Use the Java Type System
Object-oriented programming is a great way to abstract sequential instructions into relationships and behaviors. The Java type system is quite powerful. When two pieces of code interact, the parameters of this interaction typically need to meet specific type requirements, so the compiler will prevent code being typed from using the wrong object type in the wrong context.
You can use this type checking to your advantage to reduce opportunities for bugs. Writing a program often requires code where mundane objects are being passed around—a collection of names, an Integer identifying a record, etc. If you inadvertently pass the wrong list of Strings, the compiler won’t be any help. Instead of passing List<String> or Integer, create your own objects, such as “NamesCollection” and “RecordId.” By forcing the passing of functional objects instead of generic ones, you will know immediately, as you type, that you just picked up the wrong collection or the wrong number.
Don’t Leave Your Code to Chance
I have seen many cases where two (or more) classes have the exact same name. They have different package names, but package names are hidden away at the very beginning of each class that uses another class. It’s a good idea to give classes unique names across your code base. This will make sure there is no ambiguity around which one a developer is using. Murphy’s law is not your friend—you will inevitably pick the wrong one otherwise.
The behavior of HashMaps may also be a source of hard-to-troubleshoot bugs. The Java Virtual Machine tends to optimize the behavior of HashMaps when the application load grows. What this means for developers is that you will observe one behavior during development, and a different behavior in production.
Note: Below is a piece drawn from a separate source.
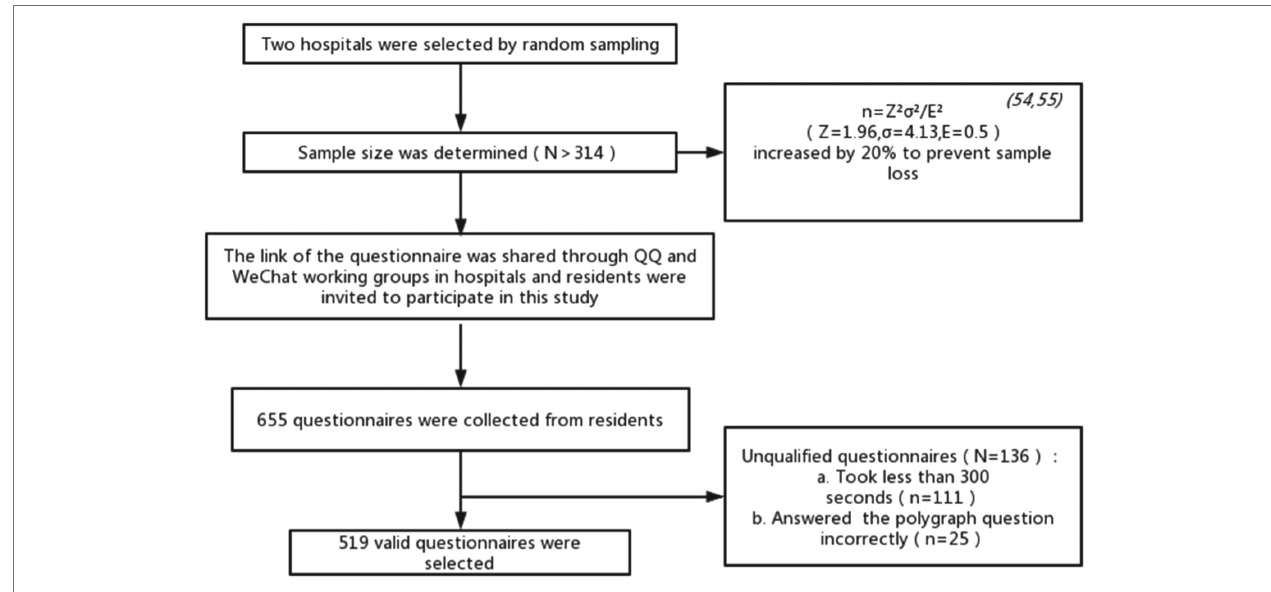
FIGURE 2 | Participant sampling and recruitment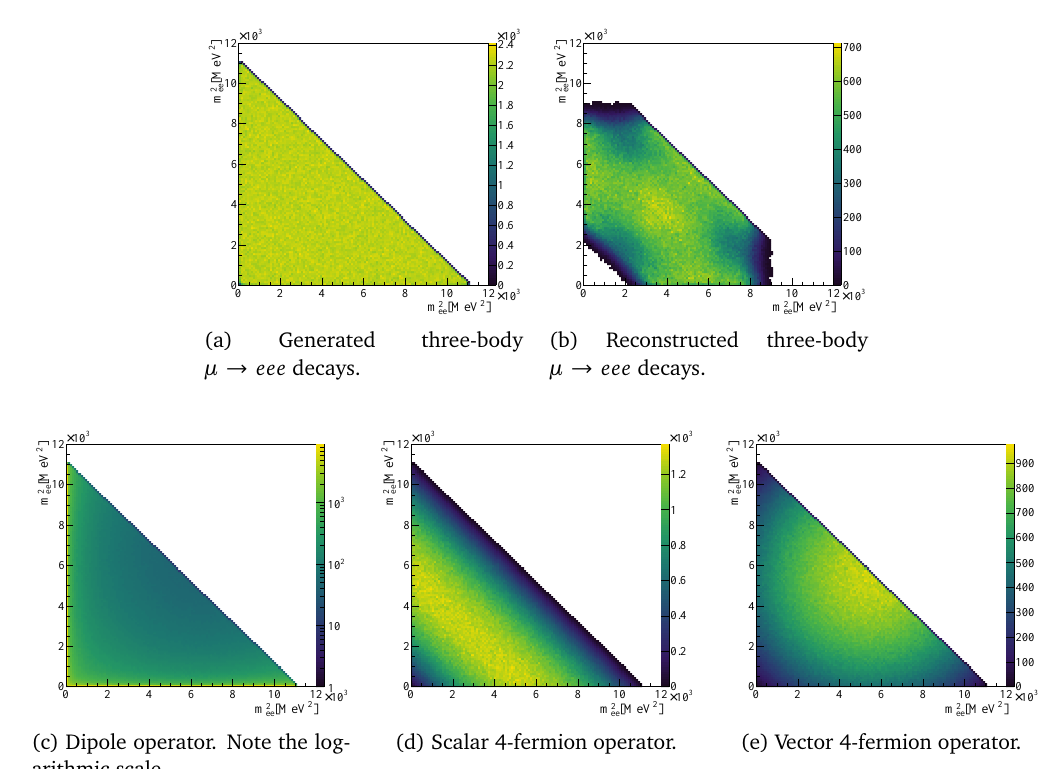
Figure 6: Dalitz plots of e + e − pairs in simulated µ → eee decays. In the effective theory approach, the operators are evaluated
To avoid this kind of head-scratching riddle, I have learned to use LinkedHashMaps even when not needed as they will always return entries in a consistent manner. This is a trick to use wisely: the performance cost of using LinkedHashMaps should be weighed against the risk of having to solve a problem that only happens in production.
Reuse Existing Code
At the end of the day, there is so much to keep track of, just writing code is doomed to produce bugs. The simplest way to avoid writing bugs is not write any code at all, and leverage some other battle-tested component instead.
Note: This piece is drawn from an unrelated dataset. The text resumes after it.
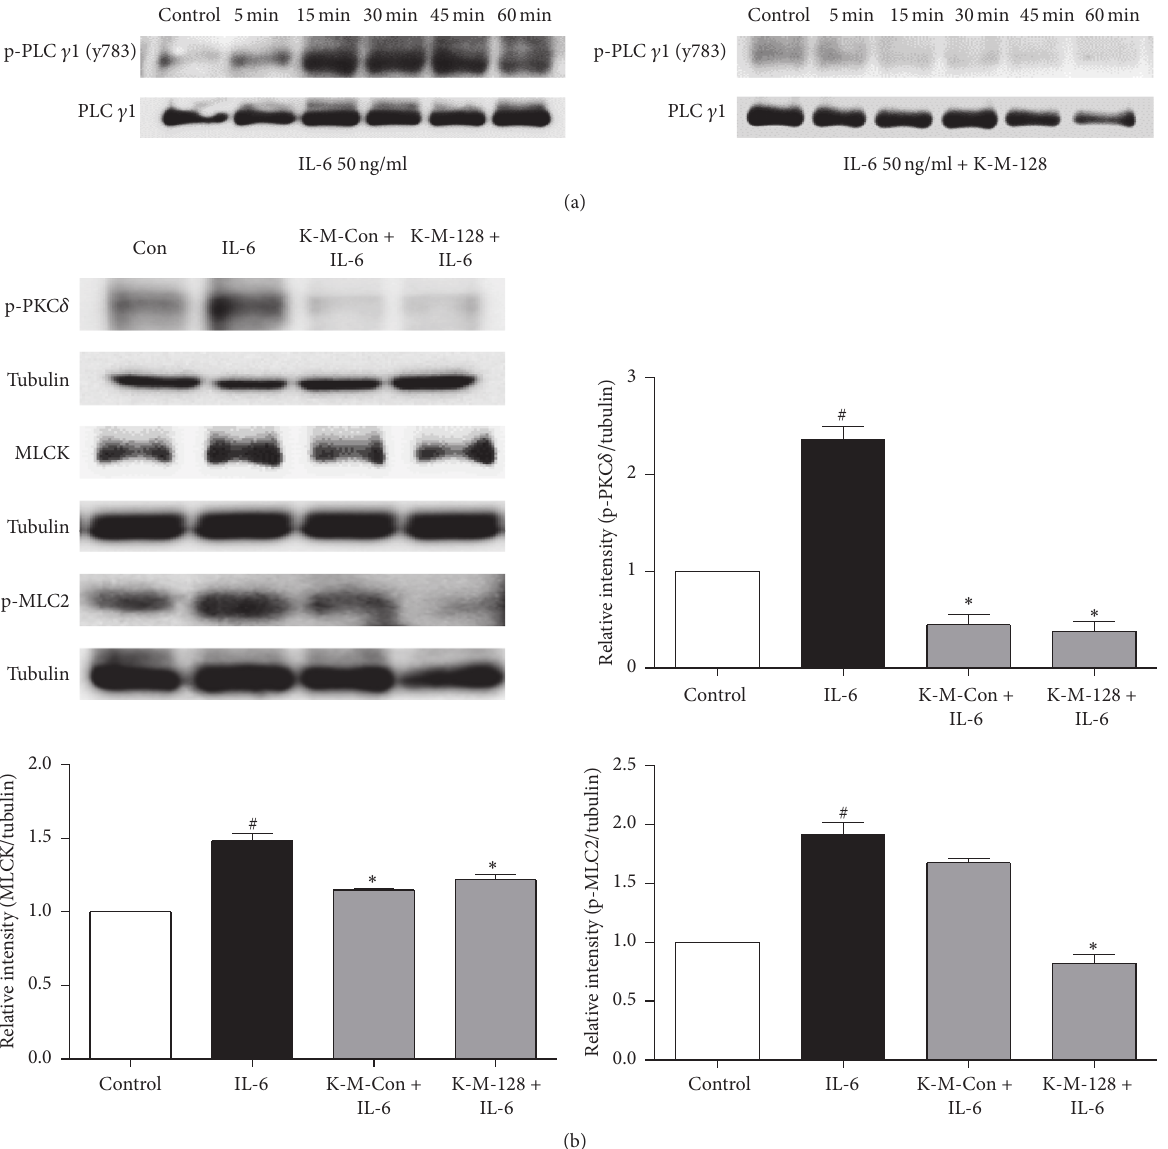
Figure 5: KIOM-MA/MA128 prevent the disruption of cytoskeleton by IL-6. (a) KIOM-MA/MA128 inhibited the IL-6-induced activation of PLC 𝛾 1. (b) Lysates were assayed for MLCK, MLC2, and PKC 𝛿 via Western blot. KIOM-MA/MA128 prevented the activation of MLCK, MLC2, and PKC 𝛿 induced by IL-6. The results are reported as the means ± SDs from 3 independent experiments. ∗ 𝑝 < 0.05 compared with the IL-6 treated group; # 𝑝 < 0.05 compared with the control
Reusing code is the ultimate simplification technique, but I am not just talking about integrating other people’s work into your own software. The code you already have is the result of many refactorings. It has real-world experience you are missing (or that you forgot). Use the code you already have as your template. If the quality of your template is not what you need, refactor this code, then reuse it. There shouldn’t be in your program “two best patterns” to do the same thing.
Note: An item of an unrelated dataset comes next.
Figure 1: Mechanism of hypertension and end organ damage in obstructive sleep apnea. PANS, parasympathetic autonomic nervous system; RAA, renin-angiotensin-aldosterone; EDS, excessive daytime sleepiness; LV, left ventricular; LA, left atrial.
As I implement a new feature, I typically look at similar code doing similar things: how classes, methods, and variables are (meaningfully) named, which properties and behaviors are exposed, how objects interact with each other, etc. In all the bodies of code I have maintained for several years, I have found that consistency is the easiest constraint to follow, to teach, and the one that brings the most benefits in terms of overall quality.